In den USA ist die Schnäppchenjagd auf geheime Schätze in Buchform vor bei allem bei Charity- Buchbazaren und Bibliotheksausverkäufen wesentlich verbreiteter und erfolgversprechender als in Deutschland. Riesige Mengen gebrauchter Bücher wechseln dort regelmäßig den Besitzer. Diese Buchflohmärkte mit gemeinnützigem Charakter sind in Amerika wichtiger Teil der Alltagskultur. Zudem bringen sie warmen Geldregen in die wie bei uns meist klammen und anders als bei uns fast völlig auf Sponsoren und private Spender angewiesenen Kassen der lokalen Kultur-Multiplikatoren und ehrenamtlich rührigen helfenden Hände karikativer Organisationen vor Ort - egal ob kirchlich, kommunal oder ehrenamtlich-bürgerbewegt.

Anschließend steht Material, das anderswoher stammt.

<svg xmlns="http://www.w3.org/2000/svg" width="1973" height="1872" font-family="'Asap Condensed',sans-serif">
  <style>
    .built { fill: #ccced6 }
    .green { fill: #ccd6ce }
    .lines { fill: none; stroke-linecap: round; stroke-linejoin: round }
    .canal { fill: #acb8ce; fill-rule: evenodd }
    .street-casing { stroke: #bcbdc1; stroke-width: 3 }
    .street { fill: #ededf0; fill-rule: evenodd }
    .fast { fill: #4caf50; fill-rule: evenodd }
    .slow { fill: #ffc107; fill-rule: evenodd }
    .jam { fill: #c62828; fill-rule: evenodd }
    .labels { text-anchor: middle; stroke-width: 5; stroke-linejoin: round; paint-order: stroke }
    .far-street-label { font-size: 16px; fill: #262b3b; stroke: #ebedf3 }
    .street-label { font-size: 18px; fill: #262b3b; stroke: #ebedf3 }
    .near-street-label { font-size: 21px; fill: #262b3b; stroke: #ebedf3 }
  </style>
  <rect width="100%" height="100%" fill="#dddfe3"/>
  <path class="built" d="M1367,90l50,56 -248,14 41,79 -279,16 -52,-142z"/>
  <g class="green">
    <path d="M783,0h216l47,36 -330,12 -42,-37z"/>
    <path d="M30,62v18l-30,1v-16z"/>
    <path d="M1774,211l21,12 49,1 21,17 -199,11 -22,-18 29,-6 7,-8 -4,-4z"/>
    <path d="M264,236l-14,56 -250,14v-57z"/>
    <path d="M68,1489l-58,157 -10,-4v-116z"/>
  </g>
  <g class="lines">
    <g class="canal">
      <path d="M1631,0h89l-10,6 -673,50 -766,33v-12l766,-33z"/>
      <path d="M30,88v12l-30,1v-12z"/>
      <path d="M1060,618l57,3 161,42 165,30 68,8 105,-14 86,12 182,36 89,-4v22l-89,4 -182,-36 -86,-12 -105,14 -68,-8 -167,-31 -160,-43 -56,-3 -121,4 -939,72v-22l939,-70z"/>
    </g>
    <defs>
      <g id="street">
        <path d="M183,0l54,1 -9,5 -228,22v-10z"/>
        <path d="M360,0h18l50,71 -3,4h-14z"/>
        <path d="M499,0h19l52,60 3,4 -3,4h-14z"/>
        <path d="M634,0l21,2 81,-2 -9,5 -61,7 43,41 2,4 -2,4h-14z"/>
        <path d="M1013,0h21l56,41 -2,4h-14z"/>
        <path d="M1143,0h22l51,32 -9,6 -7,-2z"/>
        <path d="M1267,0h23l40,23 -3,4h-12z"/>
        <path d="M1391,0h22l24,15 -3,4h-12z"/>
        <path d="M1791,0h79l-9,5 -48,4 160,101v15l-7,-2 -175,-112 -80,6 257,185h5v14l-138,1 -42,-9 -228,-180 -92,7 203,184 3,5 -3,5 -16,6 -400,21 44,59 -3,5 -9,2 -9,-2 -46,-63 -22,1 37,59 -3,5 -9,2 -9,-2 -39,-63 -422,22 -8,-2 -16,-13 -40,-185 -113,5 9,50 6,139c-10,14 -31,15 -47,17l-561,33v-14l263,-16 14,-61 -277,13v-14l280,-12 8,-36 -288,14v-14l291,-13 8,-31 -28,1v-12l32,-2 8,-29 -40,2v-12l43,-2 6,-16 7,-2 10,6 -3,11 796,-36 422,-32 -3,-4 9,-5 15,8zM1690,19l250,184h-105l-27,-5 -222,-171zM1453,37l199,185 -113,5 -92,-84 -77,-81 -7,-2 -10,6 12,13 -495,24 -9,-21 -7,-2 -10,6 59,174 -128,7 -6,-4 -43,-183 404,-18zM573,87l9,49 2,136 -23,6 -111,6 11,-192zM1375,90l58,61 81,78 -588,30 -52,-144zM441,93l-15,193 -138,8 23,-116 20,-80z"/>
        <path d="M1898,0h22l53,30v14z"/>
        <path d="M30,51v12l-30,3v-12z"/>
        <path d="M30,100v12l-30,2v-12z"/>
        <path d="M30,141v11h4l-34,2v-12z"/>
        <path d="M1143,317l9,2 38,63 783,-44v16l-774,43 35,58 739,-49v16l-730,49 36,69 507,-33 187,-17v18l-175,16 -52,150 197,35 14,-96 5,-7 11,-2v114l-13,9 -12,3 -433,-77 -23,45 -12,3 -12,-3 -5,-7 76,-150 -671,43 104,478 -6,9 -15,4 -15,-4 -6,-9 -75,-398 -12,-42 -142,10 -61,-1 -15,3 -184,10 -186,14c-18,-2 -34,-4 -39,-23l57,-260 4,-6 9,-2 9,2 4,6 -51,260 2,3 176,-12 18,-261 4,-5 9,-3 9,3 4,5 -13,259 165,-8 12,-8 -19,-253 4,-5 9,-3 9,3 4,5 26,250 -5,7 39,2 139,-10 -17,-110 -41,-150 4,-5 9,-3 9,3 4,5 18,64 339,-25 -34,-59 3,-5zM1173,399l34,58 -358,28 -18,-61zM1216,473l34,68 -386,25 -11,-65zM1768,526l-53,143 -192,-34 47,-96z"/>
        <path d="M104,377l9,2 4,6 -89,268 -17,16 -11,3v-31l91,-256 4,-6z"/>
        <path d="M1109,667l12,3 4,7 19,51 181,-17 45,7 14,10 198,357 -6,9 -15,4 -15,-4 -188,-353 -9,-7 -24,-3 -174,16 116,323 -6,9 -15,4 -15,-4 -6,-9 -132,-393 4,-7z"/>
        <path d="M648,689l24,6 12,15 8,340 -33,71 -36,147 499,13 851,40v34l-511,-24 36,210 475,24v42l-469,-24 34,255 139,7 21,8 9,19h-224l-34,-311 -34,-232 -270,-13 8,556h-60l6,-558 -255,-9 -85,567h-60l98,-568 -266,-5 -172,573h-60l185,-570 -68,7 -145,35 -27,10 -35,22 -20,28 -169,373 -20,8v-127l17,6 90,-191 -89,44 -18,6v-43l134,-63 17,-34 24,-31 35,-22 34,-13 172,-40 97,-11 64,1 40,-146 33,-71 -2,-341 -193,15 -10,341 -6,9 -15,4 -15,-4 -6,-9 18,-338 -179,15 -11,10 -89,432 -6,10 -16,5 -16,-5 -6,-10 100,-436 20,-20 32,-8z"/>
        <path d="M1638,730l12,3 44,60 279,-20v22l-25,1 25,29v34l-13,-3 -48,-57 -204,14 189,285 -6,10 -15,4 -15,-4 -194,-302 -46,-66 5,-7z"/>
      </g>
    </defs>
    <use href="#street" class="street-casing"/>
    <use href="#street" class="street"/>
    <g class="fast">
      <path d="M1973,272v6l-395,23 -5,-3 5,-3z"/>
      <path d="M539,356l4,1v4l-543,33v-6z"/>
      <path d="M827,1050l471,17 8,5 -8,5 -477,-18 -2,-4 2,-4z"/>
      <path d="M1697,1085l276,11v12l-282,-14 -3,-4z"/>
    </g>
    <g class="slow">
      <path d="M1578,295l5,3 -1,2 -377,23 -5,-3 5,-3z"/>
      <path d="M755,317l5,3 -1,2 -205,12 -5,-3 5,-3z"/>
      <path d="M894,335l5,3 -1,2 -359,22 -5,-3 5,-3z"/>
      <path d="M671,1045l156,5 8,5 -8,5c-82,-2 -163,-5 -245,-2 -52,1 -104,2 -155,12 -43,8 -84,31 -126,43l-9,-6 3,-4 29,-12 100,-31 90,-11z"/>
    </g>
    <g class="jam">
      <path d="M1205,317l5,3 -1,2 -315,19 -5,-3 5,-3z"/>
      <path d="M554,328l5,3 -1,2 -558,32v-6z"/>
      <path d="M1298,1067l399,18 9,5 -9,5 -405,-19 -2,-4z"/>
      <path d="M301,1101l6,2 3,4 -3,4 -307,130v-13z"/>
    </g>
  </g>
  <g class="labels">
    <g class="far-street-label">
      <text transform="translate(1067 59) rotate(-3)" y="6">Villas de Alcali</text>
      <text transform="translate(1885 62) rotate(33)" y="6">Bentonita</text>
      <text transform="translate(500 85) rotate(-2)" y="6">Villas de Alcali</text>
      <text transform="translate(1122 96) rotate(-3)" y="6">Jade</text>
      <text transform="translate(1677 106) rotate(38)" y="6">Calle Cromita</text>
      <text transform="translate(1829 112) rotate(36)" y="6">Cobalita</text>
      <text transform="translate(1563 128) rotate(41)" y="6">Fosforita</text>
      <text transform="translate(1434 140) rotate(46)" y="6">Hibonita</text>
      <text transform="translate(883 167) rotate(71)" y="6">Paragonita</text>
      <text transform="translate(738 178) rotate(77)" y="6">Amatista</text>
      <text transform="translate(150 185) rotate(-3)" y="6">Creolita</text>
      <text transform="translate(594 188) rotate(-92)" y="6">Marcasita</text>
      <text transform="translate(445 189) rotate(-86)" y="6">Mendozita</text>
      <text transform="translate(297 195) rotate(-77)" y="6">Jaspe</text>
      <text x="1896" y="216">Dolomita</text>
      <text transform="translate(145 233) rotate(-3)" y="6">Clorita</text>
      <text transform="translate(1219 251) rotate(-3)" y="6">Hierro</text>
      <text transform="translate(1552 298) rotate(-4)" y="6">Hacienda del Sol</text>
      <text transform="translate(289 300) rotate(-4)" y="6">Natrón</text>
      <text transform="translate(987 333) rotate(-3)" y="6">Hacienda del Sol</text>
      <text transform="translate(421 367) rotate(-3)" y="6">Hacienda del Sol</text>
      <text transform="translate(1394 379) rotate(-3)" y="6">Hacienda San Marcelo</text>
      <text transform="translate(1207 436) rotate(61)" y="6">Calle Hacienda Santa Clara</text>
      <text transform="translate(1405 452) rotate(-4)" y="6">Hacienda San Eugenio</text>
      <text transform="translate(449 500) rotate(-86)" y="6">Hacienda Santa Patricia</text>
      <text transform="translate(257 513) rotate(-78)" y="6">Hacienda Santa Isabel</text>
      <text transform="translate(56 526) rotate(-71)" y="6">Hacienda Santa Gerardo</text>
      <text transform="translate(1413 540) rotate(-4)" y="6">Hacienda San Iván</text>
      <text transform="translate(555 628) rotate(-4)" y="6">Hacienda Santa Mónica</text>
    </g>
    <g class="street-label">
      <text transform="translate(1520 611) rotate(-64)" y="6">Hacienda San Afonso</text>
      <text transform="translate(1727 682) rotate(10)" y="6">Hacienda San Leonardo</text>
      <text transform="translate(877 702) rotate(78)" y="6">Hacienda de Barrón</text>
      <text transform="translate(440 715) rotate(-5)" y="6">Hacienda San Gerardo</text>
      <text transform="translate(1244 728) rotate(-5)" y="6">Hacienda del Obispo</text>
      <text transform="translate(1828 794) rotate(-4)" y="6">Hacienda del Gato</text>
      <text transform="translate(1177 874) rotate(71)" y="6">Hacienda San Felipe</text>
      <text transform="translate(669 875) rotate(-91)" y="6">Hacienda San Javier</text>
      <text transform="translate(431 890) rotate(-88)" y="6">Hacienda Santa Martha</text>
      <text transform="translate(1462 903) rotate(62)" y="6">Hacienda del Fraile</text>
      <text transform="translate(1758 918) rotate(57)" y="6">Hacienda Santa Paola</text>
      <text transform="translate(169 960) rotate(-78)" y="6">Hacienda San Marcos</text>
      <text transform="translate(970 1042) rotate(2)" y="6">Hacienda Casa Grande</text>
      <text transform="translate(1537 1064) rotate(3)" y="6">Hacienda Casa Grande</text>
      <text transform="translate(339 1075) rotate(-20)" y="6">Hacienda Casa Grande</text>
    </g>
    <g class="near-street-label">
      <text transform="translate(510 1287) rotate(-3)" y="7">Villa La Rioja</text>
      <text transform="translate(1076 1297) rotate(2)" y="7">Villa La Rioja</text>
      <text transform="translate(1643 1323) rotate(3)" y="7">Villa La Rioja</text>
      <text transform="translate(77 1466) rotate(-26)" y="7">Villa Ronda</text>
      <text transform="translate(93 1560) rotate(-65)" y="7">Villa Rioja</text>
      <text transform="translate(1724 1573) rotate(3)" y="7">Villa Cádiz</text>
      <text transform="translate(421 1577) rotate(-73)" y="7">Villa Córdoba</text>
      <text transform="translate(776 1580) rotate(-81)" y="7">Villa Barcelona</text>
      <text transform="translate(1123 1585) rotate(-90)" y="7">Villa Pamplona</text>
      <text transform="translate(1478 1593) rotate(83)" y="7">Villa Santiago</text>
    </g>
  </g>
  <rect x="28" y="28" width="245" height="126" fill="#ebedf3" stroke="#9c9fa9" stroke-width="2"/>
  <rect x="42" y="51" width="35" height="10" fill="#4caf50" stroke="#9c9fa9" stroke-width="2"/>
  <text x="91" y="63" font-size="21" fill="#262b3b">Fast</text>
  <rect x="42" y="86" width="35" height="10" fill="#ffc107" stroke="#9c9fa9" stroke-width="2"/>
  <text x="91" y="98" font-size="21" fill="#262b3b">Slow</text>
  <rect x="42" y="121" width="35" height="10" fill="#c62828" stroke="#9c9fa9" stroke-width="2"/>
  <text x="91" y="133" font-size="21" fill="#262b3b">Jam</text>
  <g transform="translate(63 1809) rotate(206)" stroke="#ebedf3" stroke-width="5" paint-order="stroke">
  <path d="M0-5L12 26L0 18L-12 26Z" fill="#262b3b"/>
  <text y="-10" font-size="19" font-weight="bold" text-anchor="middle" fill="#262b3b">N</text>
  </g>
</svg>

Zwiespältig sind die Gefühle angesichts des zunehmend aggressiven Treibens hauptberuflicher sogenannter Book Scouts bei diesen traditionell eher geruhsam-bibliophilen Veranstaltungen: vom Typus her gleichen diese Buchkäufer und -verkäufer in Personalunion in etwa den auch bei uns naserümpfend als Antiqure dritter Klasse angesehenen Buchtrödlern, wie sie zunehmend auch Plattformen wie Amazon und AbeBooks bevölkern und mit ihren Ständen auf Flohmärkten anzutreffen sind;
Book Scouts stehen anders als seriöse Antiquare - denen sie nicht selten zuarbeiten - ganz unten auf der Hierarchie des Gebrauchtbuchhandels in den USA; rauhbeinige Gesellen - meist sind es Männer - einer sozialen Subkultur aus College-Dropouts und halbgebildeten "Lebenskünstlern" ; angesichts der Wirtschaftskrise betätigen sich jedoch auch immer mehr klomplette Mittelschichtfamilien mit Geldproblemen arbeitsteilig auf diesem Gebiet des augenscheinlich schnell zu machenden Geldes; von Büchern verstehen diese "Händler" in der Regel nichts.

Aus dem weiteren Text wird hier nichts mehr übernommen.